=== Task material ===
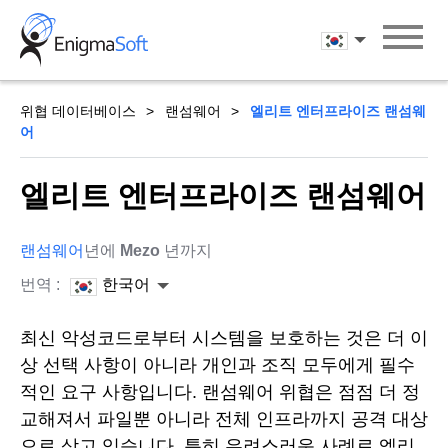
Skip
to
한국어
content
위협 데이터베이스
랜섬웨어
엘리트 엔터프라이즈 랜섬웨
어
엘리트 엔터프라이즈 랜섬웨어
랜섬웨어
년에
Mezo
년까지
번역 :
한국어
최신 악성코드로부터 시스템을 보호하는 것은 더 이
상 선택 사항이 아니라 개인과 조직 모두에게 필수
적인 요구 사항입니다. 랜섬웨어 위협은 점점 더 정
교해져서 파일뿐 아니라 전체 인프라까지 공격 대상
으로 삼고 있습니다. 특히 우려스러운 사례로 엘리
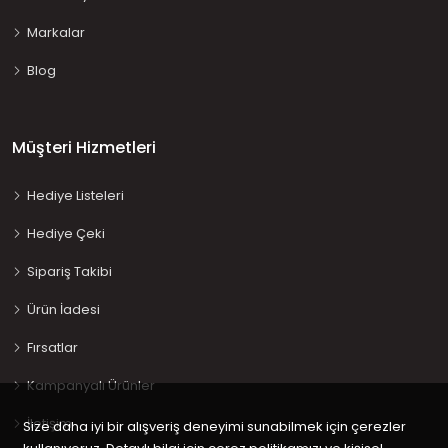
Markalar
Blog
Müşteri Hizmetleri
Hediye Listeleri
Hediye Çeki
Sipariş Takibi
Ürün İadesi
Fırsatlar
Kampanyalı Ürünler
İletişim
Size daha iyi bir alışveriş deneyimi sunabilmek için çerezler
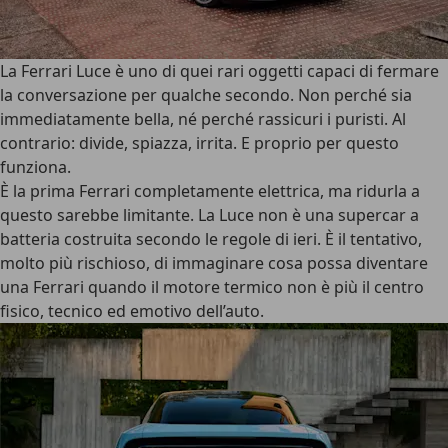
La Ferrari Luce è uno di quei rari oggetti capaci di fermare
la conversazione per qualche secondo. Non perché sia
immediatamente bella, né perché rassicuri i puristi. Al
contrario: divide, spiazza, irrita. E proprio per questo
funziona.
È la prima Ferrari completamente elettrica, ma ridurla a
questo sarebbe limitante. La Luce non è una supercar a
batteria costruita secondo le regole di ieri. È il tentativo,
molto più rischioso, di
immaginare cosa possa diventare
una Ferrari quando il motore termico non è più il centro
fisico, tecnico ed emotivo dell’auto
.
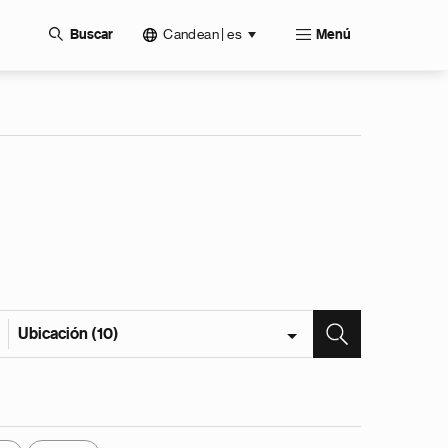
Candean | es
Buscar
Menú
Ubicación (10)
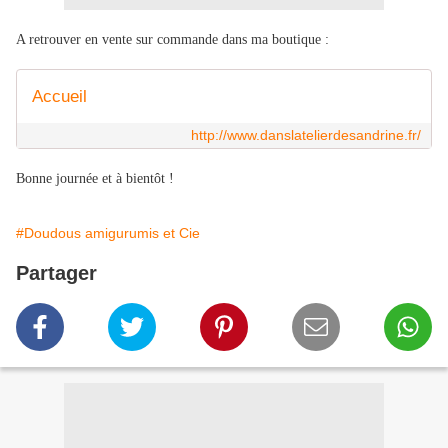
A retrouver en vente sur commande dans ma boutique :
Accueil
http://www.danslatelierdesandrine.fr/
Bonne journée et à bientôt !
#Doudous amigurumis et Cie
Partager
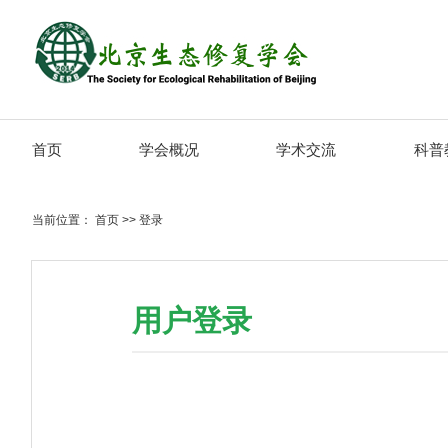
首页
学会概况
学术交流
科普
当前位置：
首页
>>
登录
用户登录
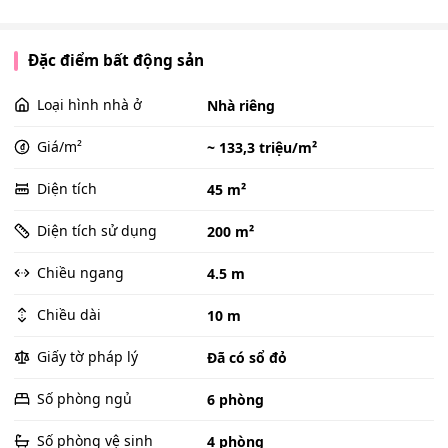
Đặc điểm bất động sản
Loại hình nhà ở
Nhà riêng
Giá/m²
~ 133,3 triệu/m²
Diện tích
45 m²
Diện tích sử dụng
200 m²
Chiều ngang
4.5 m
Chiều dài
10 m
Giấy tờ pháp lý
Đã có sổ đỏ
Số phòng ngủ
6 phòng
Số phòng vệ sinh
4 phòng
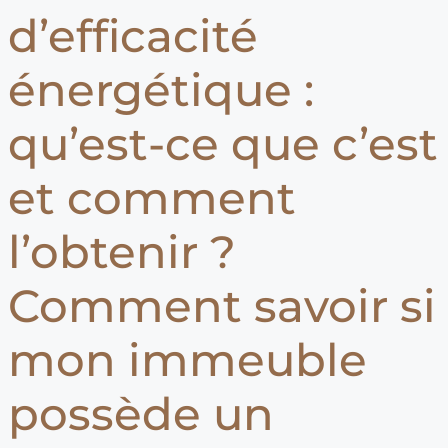
d’efficacité
énergétique :
qu’est-ce que c’est
et comment
l’obtenir ?
Comment savoir si
mon immeuble
possède un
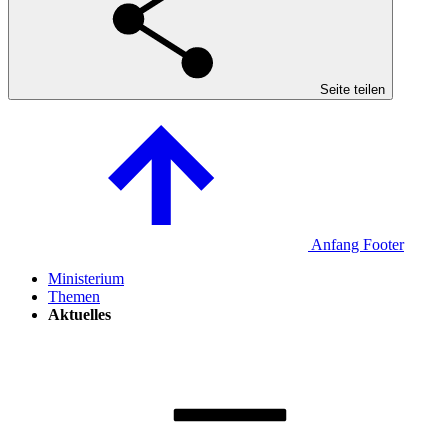
Seite teilen
Anfang Footer
Ministerium
Themen
Aktuelles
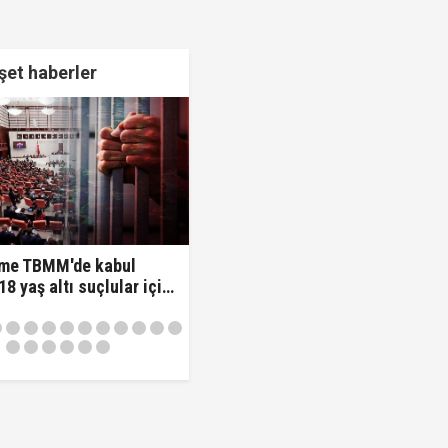
et haberler
 verildi!
me TBMM'de kabul
 18 yaş altı suçlular için
nem!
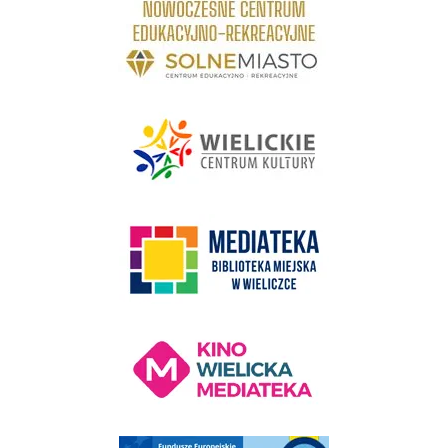
link do strony - Wielickie Centrum Kultury
link do strony Mediateka Biblioteka Miejska w Wieliczce
Kino Wielicka Mediateka - zapraszamy
Punkt Obsługi Ekodoradcy Wieliczka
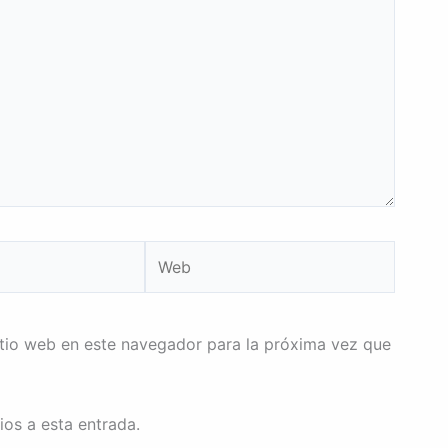
Web
itio web en este navegador para la próxima vez que
ios a esta entrada.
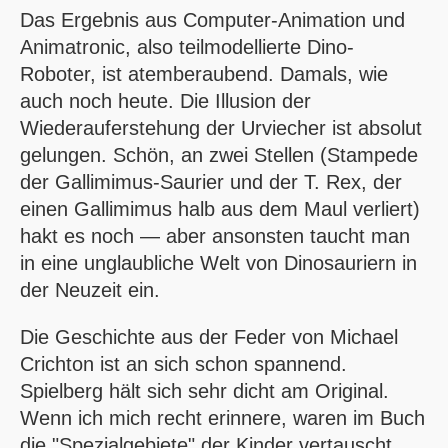
Das Ergebnis aus Computer-Animation und
Animatronic, also teilmodellierte Dino-
Roboter, ist atemberaubend. Damals, wie
auch noch heute. Die Illusion der
Wiederauferstehung der Urviecher ist absolut
gelungen. Schön, an zwei Stellen (Stampede
der Gallimimus-Saurier und der T. Rex, der
einen Gallimimus halb aus dem Maul verliert)
hakt es noch — aber ansonsten taucht man
in eine unglaubliche Welt von Dinosauriern in
der Neuzeit ein.
Die Geschichte aus der Feder von Michael
Crichton ist an sich schon spannend.
Spielberg hält sich sehr dicht am Original.
Wenn ich mich recht erinnere, waren im Buch
die "Spezialgebiete" der Kinder vertauscht,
===
Locate every line in the data above that contains the word "questo" and copy each of those lines.

contrario: divide, spiazza, irrita. E proprio per questo
questo sarebbe limitante. La Luce non è una supercar a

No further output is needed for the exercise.